Revise the records by replacing "excl.BTW" with "incl.BTW" wherever it occurs. Reproduce every line, leaving all other text unchanged.

**Provided material:**
= Beginning of Section =

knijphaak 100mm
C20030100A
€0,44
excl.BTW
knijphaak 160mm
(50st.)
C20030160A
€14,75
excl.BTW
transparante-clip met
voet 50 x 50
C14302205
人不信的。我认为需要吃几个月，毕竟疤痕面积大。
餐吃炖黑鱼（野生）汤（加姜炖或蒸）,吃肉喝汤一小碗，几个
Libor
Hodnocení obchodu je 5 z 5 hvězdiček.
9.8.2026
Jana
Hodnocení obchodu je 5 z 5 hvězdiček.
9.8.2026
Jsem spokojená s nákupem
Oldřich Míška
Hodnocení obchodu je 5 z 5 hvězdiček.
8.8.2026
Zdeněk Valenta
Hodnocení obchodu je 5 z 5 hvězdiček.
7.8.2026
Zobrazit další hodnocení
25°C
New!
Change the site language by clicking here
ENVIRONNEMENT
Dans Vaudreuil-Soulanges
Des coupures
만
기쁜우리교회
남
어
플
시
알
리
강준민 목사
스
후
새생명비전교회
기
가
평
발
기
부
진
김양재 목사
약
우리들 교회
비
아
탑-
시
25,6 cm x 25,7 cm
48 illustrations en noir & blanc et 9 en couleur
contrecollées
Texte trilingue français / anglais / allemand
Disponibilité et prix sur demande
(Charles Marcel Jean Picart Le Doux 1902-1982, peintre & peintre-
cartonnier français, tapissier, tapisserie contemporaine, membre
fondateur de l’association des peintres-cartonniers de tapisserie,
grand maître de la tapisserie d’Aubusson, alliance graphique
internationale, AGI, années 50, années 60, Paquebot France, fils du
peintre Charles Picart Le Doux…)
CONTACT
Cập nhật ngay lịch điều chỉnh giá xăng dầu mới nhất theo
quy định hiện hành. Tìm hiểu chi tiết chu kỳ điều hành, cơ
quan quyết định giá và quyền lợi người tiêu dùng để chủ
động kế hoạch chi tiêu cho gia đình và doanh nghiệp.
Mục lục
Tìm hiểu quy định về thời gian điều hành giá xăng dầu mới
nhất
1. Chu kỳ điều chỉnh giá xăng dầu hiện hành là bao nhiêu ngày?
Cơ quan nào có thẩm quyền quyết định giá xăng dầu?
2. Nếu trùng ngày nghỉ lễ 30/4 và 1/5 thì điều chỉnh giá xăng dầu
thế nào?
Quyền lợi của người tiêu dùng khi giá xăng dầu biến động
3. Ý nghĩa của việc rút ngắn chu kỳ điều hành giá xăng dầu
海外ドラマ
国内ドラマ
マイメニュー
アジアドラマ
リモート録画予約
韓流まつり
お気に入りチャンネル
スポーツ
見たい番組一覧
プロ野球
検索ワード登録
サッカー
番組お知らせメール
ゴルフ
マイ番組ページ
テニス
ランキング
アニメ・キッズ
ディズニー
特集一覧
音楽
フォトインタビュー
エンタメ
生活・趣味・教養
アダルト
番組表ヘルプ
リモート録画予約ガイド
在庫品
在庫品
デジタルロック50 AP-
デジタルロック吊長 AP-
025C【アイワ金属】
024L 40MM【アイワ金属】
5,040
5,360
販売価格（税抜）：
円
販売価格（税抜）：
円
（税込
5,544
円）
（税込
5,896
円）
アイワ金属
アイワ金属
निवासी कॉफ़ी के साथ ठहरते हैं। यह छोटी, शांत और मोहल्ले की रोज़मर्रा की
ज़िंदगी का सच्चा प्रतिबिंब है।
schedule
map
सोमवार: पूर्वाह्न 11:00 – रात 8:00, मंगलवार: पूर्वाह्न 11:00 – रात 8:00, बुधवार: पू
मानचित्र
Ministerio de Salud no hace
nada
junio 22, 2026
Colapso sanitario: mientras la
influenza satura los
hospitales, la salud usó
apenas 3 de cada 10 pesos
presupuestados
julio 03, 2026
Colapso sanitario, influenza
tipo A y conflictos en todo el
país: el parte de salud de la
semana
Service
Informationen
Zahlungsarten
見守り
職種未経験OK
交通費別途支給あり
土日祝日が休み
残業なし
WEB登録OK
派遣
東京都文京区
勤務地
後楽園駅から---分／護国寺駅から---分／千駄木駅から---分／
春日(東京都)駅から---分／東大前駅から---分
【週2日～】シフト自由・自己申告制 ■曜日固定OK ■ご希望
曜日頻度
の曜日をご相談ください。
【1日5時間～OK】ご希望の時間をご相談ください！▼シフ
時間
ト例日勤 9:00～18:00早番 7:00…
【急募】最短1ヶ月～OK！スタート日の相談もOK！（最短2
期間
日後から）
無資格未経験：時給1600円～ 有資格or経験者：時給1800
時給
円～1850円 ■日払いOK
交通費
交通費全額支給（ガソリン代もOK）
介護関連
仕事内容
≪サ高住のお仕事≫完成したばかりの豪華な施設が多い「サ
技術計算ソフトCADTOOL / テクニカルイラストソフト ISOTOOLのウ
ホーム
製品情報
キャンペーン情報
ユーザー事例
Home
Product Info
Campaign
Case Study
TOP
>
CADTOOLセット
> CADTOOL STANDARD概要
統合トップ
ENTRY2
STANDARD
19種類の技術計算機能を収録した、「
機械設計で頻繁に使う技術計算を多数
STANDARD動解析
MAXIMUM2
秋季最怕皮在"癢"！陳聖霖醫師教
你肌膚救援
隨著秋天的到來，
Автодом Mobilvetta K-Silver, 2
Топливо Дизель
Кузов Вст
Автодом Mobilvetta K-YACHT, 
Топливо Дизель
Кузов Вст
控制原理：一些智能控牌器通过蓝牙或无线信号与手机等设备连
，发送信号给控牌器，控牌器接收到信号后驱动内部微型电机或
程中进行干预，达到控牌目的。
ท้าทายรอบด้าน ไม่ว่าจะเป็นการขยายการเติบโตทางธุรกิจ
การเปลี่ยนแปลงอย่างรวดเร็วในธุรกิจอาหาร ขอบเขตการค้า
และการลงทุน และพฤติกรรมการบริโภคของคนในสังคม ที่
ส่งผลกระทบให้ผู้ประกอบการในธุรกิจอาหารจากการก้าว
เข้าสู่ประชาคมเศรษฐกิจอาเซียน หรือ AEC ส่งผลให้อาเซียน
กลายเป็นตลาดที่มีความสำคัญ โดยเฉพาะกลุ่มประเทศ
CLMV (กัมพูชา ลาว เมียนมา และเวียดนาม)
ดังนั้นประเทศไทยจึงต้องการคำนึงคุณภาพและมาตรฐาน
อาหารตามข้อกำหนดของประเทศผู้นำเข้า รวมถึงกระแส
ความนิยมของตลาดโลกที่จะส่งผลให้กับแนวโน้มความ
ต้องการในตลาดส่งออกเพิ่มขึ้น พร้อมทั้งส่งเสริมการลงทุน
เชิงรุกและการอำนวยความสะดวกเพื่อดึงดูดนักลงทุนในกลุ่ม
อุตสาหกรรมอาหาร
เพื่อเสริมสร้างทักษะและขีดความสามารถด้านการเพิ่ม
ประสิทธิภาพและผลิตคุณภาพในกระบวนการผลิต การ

= End of Section =

**Result for this task:**
knijphaak 100mm
C20030100A
€0,44
incl.BTW
knijphaak 160mm
(50st.)
C20030160A
€14,75
incl.BTW
transparante-clip met
voet 50 x 50
C14302205
人不信的。我认为需要吃几个月，毕竟疤痕面积大。
餐吃炖黑鱼（野生）汤（加姜炖或蒸）,吃肉喝汤一小碗，几个
Libor
Hodnocení obchodu je 5 z 5 hvězdiček.
9.8.2026
Jana
Hodnocení obchodu je 5 z 5 hvězdiček.
9.8.2026
Jsem spokojená s nákupem
Oldřich Míška
Hodnocení obchodu je 5 z 5 hvězdiček.
8.8.2026
Zdeněk Valenta
Hodnocení obchodu je 5 z 5 hvězdiček.
7.8.2026
Zobrazit další hodnocení
25°C
New!
Change the site language by clicking here
ENVIRONNEMENT
Dans Vaudreuil-Soulanges
Des coupures
만
기쁜우리교회
남
어
플
시
알
리
강준민 목사
스
후
새생명비전교회
기
가
평
발
기
부
진
김양재 목사
약
우리들 교회
비
아
탑-
시
25,6 cm x 25,7 cm
48 illustrations en noir & blanc et 9 en couleur
contrecollées
Texte trilingue français / anglais / allemand
Disponibilité et prix sur demande
(Charles Marcel Jean Picart Le Doux 1902-1982, peintre & peintre-
cartonnier français, tapissier, tapisserie contemporaine, membre
fondateur de l’association des peintres-cartonniers de tapisserie,
grand maître de la tapisserie d’Aubusson, alliance graphique
internationale, AGI, années 50, années 60, Paquebot France, fils du
peintre Charles Picart Le Doux…)
CONTACT
Cập nhật ngay lịch điều chỉnh giá xăng dầu mới nhất theo
quy định hiện hành. Tìm hiểu chi tiết chu kỳ điều hành, cơ
quan quyết định giá và quyền lợi người tiêu dùng để chủ
động kế hoạch chi tiêu cho gia đình và doanh nghiệp.
Mục lục
Tìm hiểu quy định về thời gian điều hành giá xăng dầu mới
nhất
1. Chu kỳ điều chỉnh giá xăng dầu hiện hành là bao nhiêu ngày?
Cơ quan nào có thẩm quyền quyết định giá xăng dầu?
2. Nếu trùng ngày nghỉ lễ 30/4 và 1/5 thì điều chỉnh giá xăng dầu
thế nào?
Quyền lợi của người tiêu dùng khi giá xăng dầu biến động
3. Ý nghĩa của việc rút ngắn chu kỳ điều hành giá xăng dầu
海外ドラマ
国内ドラマ
マイメニュー
アジアドラマ
リモート録画予約
韓流まつり
お気に入りチャンネル
スポーツ
見たい番組一覧
プロ野球
検索ワード登録
サッカー
番組お知らせメール
ゴルフ
マイ番組ページ
テニス
ランキング
アニメ・キッズ
ディズニー
特集一覧
音楽
フォトインタビュー
エンタメ
生活・趣味・教養
アダルト
番組表ヘルプ
リモート録画予約ガイド
在庫品
在庫品
デジタルロック50 AP-
デジタルロック吊長 AP-
025C【アイワ金属】
024L 40MM【アイワ金属】
5,040
5,360
販売価格（税抜）：
円
販売価格（税抜）：
円
（税込
5,544
円）
（税込
5,896
円）
アイワ金属
アイワ金属
निवासी कॉफ़ी के साथ ठहरते हैं। यह छोटी, शांत और मोहल्ले की रोज़मर्रा की
ज़िंदगी का सच्चा प्रतिबिंब है।
schedule
map
सोमवार: पूर्वाह्न 11:00 – रात 8:00, मंगलवार: पूर्वाह्न 11:00 – रात 8:00, बुधवार: पू
मानचित्र
Ministerio de Salud no hace
nada
junio 22, 2026
Colapso sanitario: mientras la
influenza satura los
hospitales, la salud usó
apenas 3 de cada 10 pesos
presupuestados
julio 03, 2026
Colapso sanitario, influenza
tipo A y conflictos en todo el
país: el parte de salud de la
semana
Service
Informationen
Zahlungsarten
見守り
職種未経験OK
交通費別途支給あり
土日祝日が休み
残業なし
WEB登録OK
派遣
東京都文京区
勤務地
後楽園駅から---分／護国寺駅から---分／千駄木駅から---分／
春日(東京都)駅から---分／東大前駅から---分
【週2日～】シフト自由・自己申告制 ■曜日固定OK ■ご希望
曜日頻度
の曜日をご相談ください。
【1日5時間～OK】ご希望の時間をご相談ください！▼シフ
時間
ト例日勤 9:00～18:00早番 7:00…
【急募】最短1ヶ月～OK！スタート日の相談もOK！（最短2
期間
日後から）
無資格未経験：時給1600円～ 有資格or経験者：時給1800
時給
円～1850円 ■日払いOK
交通費
交通費全額支給（ガソリン代もOK）
介護関連
仕事内容
≪サ高住のお仕事≫完成したばかりの豪華な施設が多い「サ
技術計算ソフトCADTOOL / テクニカルイラストソフト ISOTOOLのウ
ホーム
製品情報
キャンペーン情報
ユーザー事例
Home
Product Info
Campaign
Case Study
TOP
>
CADTOOLセット
> CADTOOL STANDARD概要
統合トップ
ENTRY2
STANDARD
19種類の技術計算機能を収録した、「
機械設計で頻繁に使う技術計算を多数
STANDARD動解析
MAXIMUM2
秋季最怕皮在"癢"！陳聖霖醫師教
你肌膚救援
隨著秋天的到來，
Автодом Mobilvetta K-Silver, 2
Топливо Дизель
Кузов Вст
Автодом Mobilvetta K-YACHT, 
Топливо Дизель
Кузов Вст
控制原理：一些智能控牌器通过蓝牙或无线信号与手机等设备连
，发送信号给控牌器，控牌器接收到信号后驱动内部微型电机或
程中进行干预，达到控牌目的。
ท้าทายรอบด้าน ไม่ว่าจะเป็นการขยายการเติบโตทางธุรกิจ
การเปลี่ยนแปลงอย่างรวดเร็วในธุรกิจอาหาร ขอบเขตการค้า
และการลงทุน และพฤติกรรมการบริโภคของคนในสังคม ที่
ส่งผลกระทบให้ผู้ประกอบการในธุรกิจอาหารจากการก้าว
เข้าสู่ประชาคมเศรษฐกิจอาเซียน หรือ AEC ส่งผลให้อาเซียน
กลายเป็นตลาดที่มีความสำคัญ โดยเฉพาะกลุ่มประเทศ
CLMV (กัมพูชา ลาว เมียนมา และเวียดนาม)
ดังนั้นประเทศไทยจึงต้องการคำนึงคุณภาพและมาตรฐาน
อาหารตามข้อกำหนดของประเทศผู้นำเข้า รวมถึงกระแส
ความนิยมของตลาดโลกที่จะส่งผลให้กับแนวโน้มความ
ต้องการในตลาดส่งออกเพิ่มขึ้น พร้อมทั้งส่งเสริมการลงทุน
เชิงรุกและการอำนวยความสะดวกเพื่อดึงดูดนักลงทุนในกลุ่ม
อุตสาหกรรมอาหาร
เพื่อเสริมสร้างทักษะและขีดความสามารถด้านการเพิ่ม
ประสิทธิภาพและผลิตคุณภาพในกระบวนการผลิต การ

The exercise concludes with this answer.